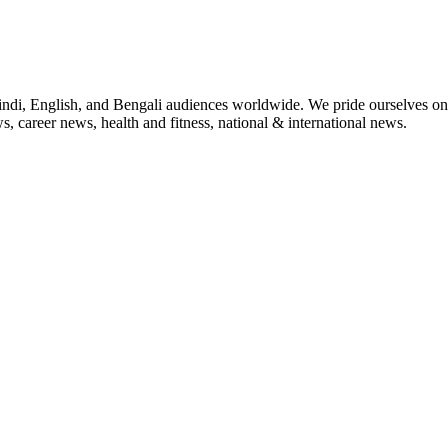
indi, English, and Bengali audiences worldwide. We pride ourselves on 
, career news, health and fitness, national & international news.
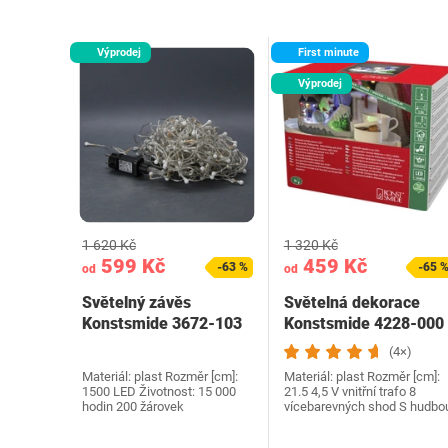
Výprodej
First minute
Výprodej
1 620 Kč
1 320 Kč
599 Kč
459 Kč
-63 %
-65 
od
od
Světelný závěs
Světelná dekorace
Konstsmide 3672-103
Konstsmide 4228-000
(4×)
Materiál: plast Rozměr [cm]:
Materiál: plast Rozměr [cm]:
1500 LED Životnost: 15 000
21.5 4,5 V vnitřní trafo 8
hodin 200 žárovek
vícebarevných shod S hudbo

* * *

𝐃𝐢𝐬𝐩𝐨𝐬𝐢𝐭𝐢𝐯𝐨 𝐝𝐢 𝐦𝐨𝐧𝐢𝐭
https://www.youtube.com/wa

[TASK]: How many lines of the material above contain the string "Konstsmide"? Case counts. Reply with the number only.

[EXERCISE OUTPUT]: 2